Indicators that Help Detect Fraud
While the above mentioned tools can help prevent fraud, professional criminals can still slip through the cracks. Be mindful of the tips Visa has issued to merchants, helping them detect potential fraud.
- New customers are great. However, they also come with a certain risk. Criminals are always looking for a new mark.
- Big orders mean lots of profit. However, that profit potential isn’t just for you. A criminal might place a large order, hoping to score some serious profit potential in a short amount of time.
- Normally, you might simply shake your head at quirky order – like ones that include several variations of the same item. However, this is a strong indicator of fraud. The more varieties the criminal has to offer to “customers,” the better the chance of earning a buck.
- Big ticket items have a maximum resale value.
- Rush or overnight shipping is something else to watch out for – especially if the shipping is already higher than normal. The criminal wants to make money fast – the sooner the better. They aren’t paying the extra shipping fees, so why do they care what it costs?!
- Watch out for several transactions that come in close together and contain similar account numbers. This could mean the criminal has stolen a batch of account numbers via hacking software.
- Are there multiple orders – placed on multiple cards – that are being shipped to the same address? Those could be fraudulent charges.
- Criminals will try to “run a card” before the fraud is detected. They might place a bunch of orders in a short period of time.
- Be cautious of multiple orders that all use the same card number, but ship to different addresses.
- If a criminal has access to a variety of stolen cards, he or she might sit at the same computer and place several orders.

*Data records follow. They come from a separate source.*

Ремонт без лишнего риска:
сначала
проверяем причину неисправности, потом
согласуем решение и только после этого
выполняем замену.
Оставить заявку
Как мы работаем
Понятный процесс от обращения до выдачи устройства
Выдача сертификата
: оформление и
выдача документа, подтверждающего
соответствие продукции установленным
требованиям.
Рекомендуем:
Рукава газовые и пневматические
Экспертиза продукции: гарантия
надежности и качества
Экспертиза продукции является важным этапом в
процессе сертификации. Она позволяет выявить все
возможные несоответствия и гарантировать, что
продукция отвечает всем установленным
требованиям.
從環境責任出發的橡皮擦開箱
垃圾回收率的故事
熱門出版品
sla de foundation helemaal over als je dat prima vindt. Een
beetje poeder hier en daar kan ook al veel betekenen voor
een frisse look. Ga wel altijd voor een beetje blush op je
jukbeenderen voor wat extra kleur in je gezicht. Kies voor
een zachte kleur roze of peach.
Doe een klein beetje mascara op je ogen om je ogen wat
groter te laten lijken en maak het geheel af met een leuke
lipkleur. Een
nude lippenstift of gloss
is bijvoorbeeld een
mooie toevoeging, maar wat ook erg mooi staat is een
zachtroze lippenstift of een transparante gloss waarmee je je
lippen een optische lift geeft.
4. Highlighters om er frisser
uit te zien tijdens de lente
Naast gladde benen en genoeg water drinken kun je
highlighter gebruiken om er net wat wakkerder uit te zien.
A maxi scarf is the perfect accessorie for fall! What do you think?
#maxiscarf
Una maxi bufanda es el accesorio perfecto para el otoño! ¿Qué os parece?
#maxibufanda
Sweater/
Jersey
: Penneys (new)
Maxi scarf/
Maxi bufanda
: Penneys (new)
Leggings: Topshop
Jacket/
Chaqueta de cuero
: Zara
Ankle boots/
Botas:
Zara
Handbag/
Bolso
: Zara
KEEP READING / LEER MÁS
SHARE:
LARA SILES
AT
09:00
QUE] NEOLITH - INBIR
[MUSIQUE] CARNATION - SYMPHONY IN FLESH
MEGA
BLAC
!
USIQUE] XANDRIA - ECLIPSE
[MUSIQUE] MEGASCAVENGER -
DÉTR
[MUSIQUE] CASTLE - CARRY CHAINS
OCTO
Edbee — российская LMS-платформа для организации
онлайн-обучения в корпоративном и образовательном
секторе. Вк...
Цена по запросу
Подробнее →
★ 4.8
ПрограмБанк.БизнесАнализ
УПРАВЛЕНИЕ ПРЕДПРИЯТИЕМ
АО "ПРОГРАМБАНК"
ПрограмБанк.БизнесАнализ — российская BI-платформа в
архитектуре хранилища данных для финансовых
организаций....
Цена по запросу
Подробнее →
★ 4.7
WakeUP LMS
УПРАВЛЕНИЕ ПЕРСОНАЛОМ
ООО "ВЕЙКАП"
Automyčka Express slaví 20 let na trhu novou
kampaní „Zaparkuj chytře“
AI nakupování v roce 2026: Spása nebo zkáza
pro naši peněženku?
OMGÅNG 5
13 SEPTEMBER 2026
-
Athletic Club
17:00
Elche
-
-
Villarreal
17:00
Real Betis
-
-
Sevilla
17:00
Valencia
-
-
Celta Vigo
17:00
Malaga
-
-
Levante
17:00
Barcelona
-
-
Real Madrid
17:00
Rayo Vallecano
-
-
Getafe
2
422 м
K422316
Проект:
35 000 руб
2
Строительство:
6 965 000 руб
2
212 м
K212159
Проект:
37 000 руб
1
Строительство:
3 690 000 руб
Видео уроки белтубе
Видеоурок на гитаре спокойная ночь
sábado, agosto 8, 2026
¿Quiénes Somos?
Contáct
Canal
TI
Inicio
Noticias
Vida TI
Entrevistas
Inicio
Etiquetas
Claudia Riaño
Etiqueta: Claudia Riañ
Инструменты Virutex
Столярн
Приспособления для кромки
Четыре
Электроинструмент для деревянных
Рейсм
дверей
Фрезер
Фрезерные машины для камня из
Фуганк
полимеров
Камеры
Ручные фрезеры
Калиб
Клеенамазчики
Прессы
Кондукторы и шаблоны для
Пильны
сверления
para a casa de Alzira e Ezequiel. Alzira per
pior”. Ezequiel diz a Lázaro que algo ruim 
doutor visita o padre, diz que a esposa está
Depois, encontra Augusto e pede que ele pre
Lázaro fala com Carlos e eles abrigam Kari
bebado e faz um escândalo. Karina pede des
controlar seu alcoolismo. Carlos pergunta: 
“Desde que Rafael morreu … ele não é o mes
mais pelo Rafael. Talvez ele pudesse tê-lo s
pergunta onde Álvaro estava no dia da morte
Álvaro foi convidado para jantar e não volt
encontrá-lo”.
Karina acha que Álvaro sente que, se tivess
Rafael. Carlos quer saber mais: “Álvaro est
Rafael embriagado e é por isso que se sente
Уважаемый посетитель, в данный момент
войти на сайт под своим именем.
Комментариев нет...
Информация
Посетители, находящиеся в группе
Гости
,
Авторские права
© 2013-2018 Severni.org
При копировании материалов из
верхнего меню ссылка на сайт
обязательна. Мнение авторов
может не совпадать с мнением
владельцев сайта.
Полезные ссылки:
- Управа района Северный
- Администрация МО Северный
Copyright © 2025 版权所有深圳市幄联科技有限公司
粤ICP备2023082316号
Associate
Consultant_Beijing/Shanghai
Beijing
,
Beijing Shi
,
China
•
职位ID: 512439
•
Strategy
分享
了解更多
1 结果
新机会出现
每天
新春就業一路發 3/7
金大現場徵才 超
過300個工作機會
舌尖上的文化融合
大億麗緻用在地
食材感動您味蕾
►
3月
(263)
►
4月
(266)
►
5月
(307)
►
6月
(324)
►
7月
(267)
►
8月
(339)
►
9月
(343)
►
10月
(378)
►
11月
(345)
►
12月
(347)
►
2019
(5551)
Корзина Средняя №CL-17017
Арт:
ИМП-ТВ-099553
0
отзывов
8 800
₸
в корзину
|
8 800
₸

Therefore, watch out for multiple orders placed from the same IP address.
Chargeback management is essential for businesses – both large and small. If you don’t get your chargebacks under control, you run the risk of losing your credit card processor. If your account is terminated, you won’t be able to secure another.
Take the necessary steps to detect and prevent fraud. This is one of the best ways to reduce the number of chargebacks your business endures. Be mindful of who the people are that make purchases with your company, and do all you can to sell to qualified customers.